TensorBoard Embedding Projector

Visualizing the results of an embedding model can be complex. The Tensorboard Embedding Projector addresses this issue by projecting embeddings into a 3D space via dimensionality reduction methods (e.g., t-SNE). This allows potential clusters to be visualized as well as zooming in to observe specific similarities. It implements features that simplify visualization, such as the ability to associate each point with an image (useful in the case of image embeddings) or to color by metadata.

The projector can be created in a few lines of code with PyTorch.

However, the projection remains an approximation of reality (two points close together in 3D space may potentially be far apart in reality). Furthermore, the tool's user experience is relatively poor when attempting to navigate through the point cloud, making it cumbersome to zoom in on a particular area.

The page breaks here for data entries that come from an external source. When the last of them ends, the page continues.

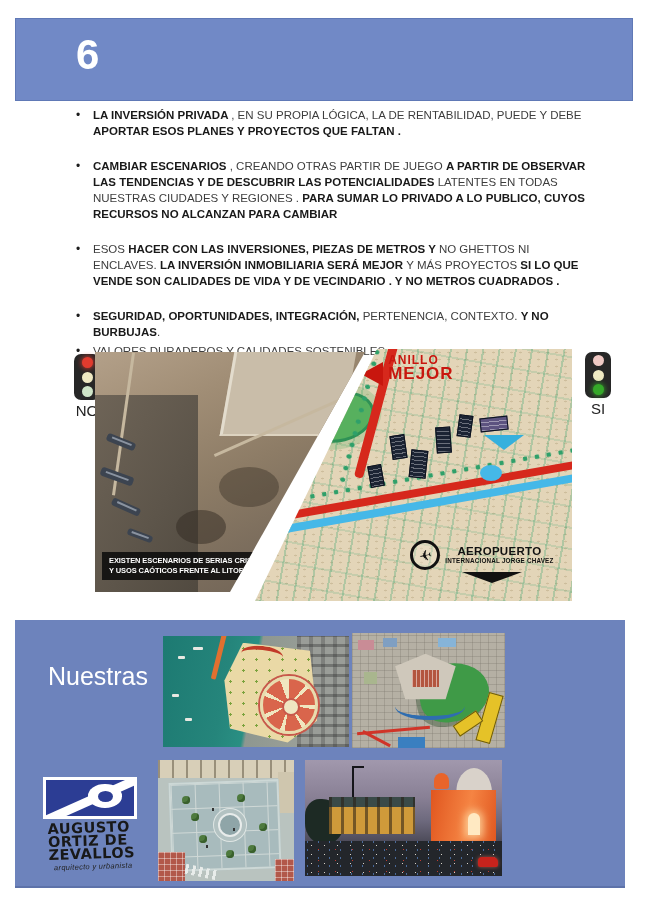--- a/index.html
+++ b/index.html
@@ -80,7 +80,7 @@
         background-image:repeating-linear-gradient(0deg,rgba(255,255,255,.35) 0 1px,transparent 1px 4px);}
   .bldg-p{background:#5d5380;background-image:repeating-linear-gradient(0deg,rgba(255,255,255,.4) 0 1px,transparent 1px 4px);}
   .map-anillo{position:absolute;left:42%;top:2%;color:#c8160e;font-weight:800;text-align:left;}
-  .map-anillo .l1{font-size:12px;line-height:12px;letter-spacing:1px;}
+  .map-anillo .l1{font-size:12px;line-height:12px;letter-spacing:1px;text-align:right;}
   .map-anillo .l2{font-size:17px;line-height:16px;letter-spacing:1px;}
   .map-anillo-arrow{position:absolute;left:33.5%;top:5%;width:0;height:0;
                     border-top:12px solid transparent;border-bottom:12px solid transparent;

There are several alternatives offering embedding projections, which are, however, in 2D:

  • The embedding projection directly integrated into the dashboard of the dedicated vector database Qdrant.
  • The embedding projection of the FiftyOne tool.

Hold

11

Pandas with NumPy backend

Before 2009, data processing in Python was limited to tools like NumPy or native Python. Pandas, built on top of NumPy, quickly became an industry and research standard for analyzing and manipulating tabular data more quickly and efficiently through its abstraction layer. NumPy is efficient for matrix operations and enables performance unattainable in "pure" Python for numerical operations because it uses a compiled language like C.

Despite this, the library shows its limitations in handling large datasets or complex tasks because it was only designed for in-memory analytics and not big data.

Today, the Python ecosystem for DataFrames has been enriched, especially with alternatives to Pandas' NumPy backend, such as the PyArrow and Polars backends (another DataFrame library). Arrow and Polars, written in Rust and focused on multi-threading, offer significantly superior performance because both use the Arrow data format to optimize memory usage and calculations.

 

OUR VIEWPOINT

We recommend moving away from Pandas' NumPy backend. Although this technology is comprehensive and well-integrated with other tools like Matplotlib, current options like PyArrow or Polars offer similar capabilities with more advanced optimizations. As dataset sizes increase, prioritizing performance becomes essential.

Pandas developers also recognize this trend, having established Arrow as the default backend since version 1.4.0 in January 2022.